About SqlBama

I am a father, husband and a Database Administrator for Boulder County. I moved to Colorado from Alabama to take this position and absolutely love it here. My primary focus as a Database Administrator has been with Microsoft SQL Server. I do have a slight bias towards the Microsoft stack since that is what I know well, but my philosophy, however, is to provide customers with a solution that best fits their needs. I enjoy solving problems and am currently working to develop a blogging and presenting habit.

Using Central Management as Documentation

I hope you are using Central Management Servers to manage your environment; if not, that’s okay, but I highly recommend taking a look at Brent Ozar’s blog where he talks about how to configure a Central Management Server and some of the pros and cons. Then, if you really want to dive further into using Central Management, you can use Policy Based Management to help manage your environment; for that I recommend reading Jorge Segarras blogs on Policy Based Management. It’s amazing what you can do, and Jorge and Brent really lay the ground work for you to manage any size environment using Central Management Servers.

You might be saying, “Okay, that’s great and wonderful, but what does that have to do with documentation?” Great question! If you are like me, you will probably set up your registered servers using groups to classify what they are: Development, QA, and Production. The names may vary, but you get the point. You might even go as far as to sub-classify them into support tiers or SQL Server versions. The possibilities are endless, but you get the point.

Now, as you can easily see, I have a server named SQLONE that is a production server in the Tier 3 level of support. This is great, but you can’t tell what each level means. Well, this is where a commonly overlooked text box comes in very handy. When you are setting up the server group or registered server, there is a description box that many skip. Don’t do it! Fill in the description with some helpful information like the description of each support level or the Application and Point of Contact for a particular server. Then, when you hover over a server or server group with your mouse, a tool tip will appear with the description you entered.

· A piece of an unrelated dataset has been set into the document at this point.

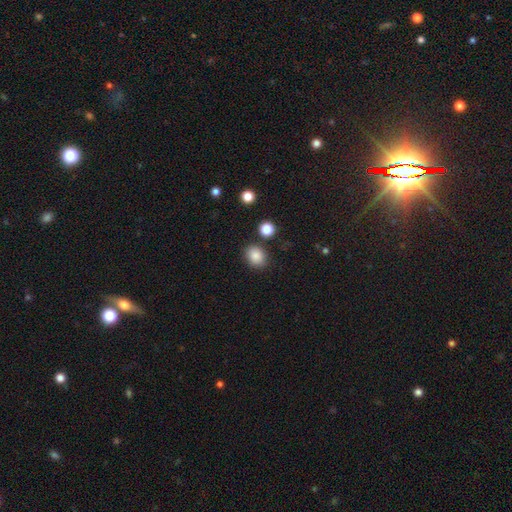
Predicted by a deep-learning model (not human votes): smooth_or_featured: smooth (p=0.86) [alt: star or artifact p=0.10]
how_rounded: round (p=0.57) [alt: in between p=0.42]
merging: none (p=0.82) [alt: minor disturbance p=0.11]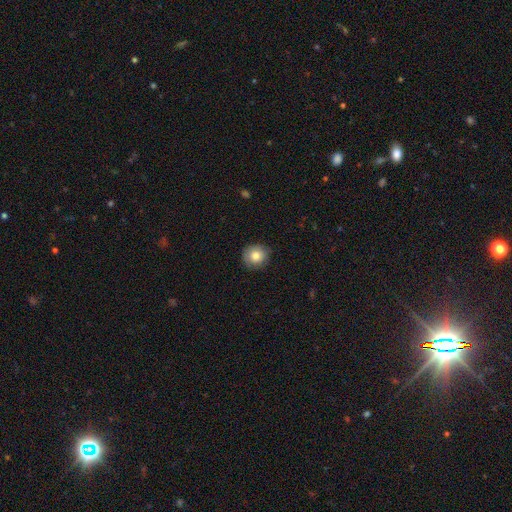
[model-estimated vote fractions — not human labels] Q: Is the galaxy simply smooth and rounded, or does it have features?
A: smooth — 78%.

This can be very useful; for instance, if you have given rights to a Business Analyst or Developer to view the Central Management server list, they can easily see what the support levels are, what application each server supports and the person to contact about that app.

The best part is that all this data is stored for you in tables on your Central Management server and can easily be queried through the two views sysmanagement_shared_registered_servers or sysmanagement_share_server_groups, or through the two underlying tables sysmanagement_shared_registered_server_internal or sysmanagement_share_server_groups_internal. So once you have created your server list, you have an inventory of your servers that you will keep up-to-date because it will be something you are looking at and touching on a daily basis.